Çünkü oruç, şehveti kırar, nefsin heveslerini mağlup eder. Azgınlıktan, kötülükten men eder. Dünyanın âdi lezzetlerini, makam ve yükselme davalarını küçük gösterir; hayatın lezzetini tattırır; kalbin Allah'a bağlılığını artırır. Şehvet ve şekavetten, bencillik ve tekebbürden arındırır. İnsanın insanlığı da bunlara hakim olmasındadır. Oruç ise ilk önce bunları kırar, düzene koyar.”5 Hakikaten insanoğlu günah ve suçu kendini tutamadığı için işler. Kendini kötülüklerden, çirkinliklerden koruyacak nefsin meyillerine manevi bir koruyucu/kalkan gerekiyor. İşte oruçla kendimizi tutuyor, koruyoruz.

Bakara 183. ayeti tefsir eden Allah Rasulü (s)’nün şöyle söylediği rivayet edilmiştir: “Oruç bir kalkan (günahlara karşı koruma)dır.” (Buhârî, Savm, 9; Tirmizî, İman, 8)

“La İlahe İllallah” ve Oruç

Orucun ve diğer ibadetlerin ‘kelime-i tevhid’le alakası vardır. “La ilahe” ile Allah’tan başka ilahlar reddedilirken, “illallah” ile ibadetin bir tek Allah’a yapılacağı vurgulanır. Bu söz, Allah’ın tüm yarattıkları üzerinde emir ve söz sahibi olması hakkını içerir. (A’raf, 7/54) La ilahe, “İlah yok, kabul etmiyorum. Üzerime dizgin vuran, beni kendisine bağlayacak, yönlendirecek otorite, tutku, sevgi, bağ, önem ve öncelik tanımıyorum.” demektir. İllallah ise “Tek istisna Allah’tır. Ancak O’na ibadet eder, yönelir ve üzerime severek emretme ve nehyetme otoritesi olarak kabul ederim. En çok O’nu severim, en çok O’nu önemserim, yalnız O’na kul olurum.” demektir. Oruç da “Yalnız Allah’a ibadet ederim.” tevhidî düsturunun ifadesidir. Bu yüzden orucu yalnız O’nun rızası için tutuyoruz.

Kısa alıştırma:
Orucu anlatan metni kaldığı yerden devam ettirin. Bu metinle listenin hiçbir ilgisi yok.

Gösterilen veriler:
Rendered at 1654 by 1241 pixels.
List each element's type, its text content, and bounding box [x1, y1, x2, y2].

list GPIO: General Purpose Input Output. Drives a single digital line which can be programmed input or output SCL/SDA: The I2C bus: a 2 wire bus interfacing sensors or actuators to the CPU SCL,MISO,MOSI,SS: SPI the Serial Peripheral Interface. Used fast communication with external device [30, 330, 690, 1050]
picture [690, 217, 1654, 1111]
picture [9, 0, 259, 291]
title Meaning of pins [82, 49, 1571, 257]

Yazılı cevap:
Ramazanın Son On Günü

Kur’an-ı Kerim’de ifadesini bulan “Ve leyalin 'Aşr” (on gece) ifadesi hac günlerinin (Zilhiccenin) on gecesi olarak da anlaşılmış olmasına karşın bunun Ramazan ayında olması daha ağırlıklı ve tutarlı görünüyor.

“On geceye andolsun.” (Fecr, 89/2)

Hz. Aişe (r.a.) anlatıyor: “Rasulullah (s) vefat edinceye kadar Ramazanın son on gününde itikafa girer ve derdi ki: ‘Kadir Gecesini Ramazanın son on gününde arayın.’ Rasulullah'dan sonra, zevceleri de itikafa girdiler.”6

Bir başka rivayette şöyle denir: “Rasulullah (s) her Ramazanda itikafa girerdi. Akşam namazını kılar kılmaz itikaf mahalline gelirdi.”7

İtikaf

“Mescidlerde itikafta bulunduğunuz sırada eşlerinize yaklaşmayın! Bunlar Allah’ın yasak sınırlarıdır, sakın o hudutlara yaklaşmayın! İşte böylece Allah insanlara, zararlardan sakınıp korunmaları için ayetlerini iyice açıklar.” (Bakara, 2/187)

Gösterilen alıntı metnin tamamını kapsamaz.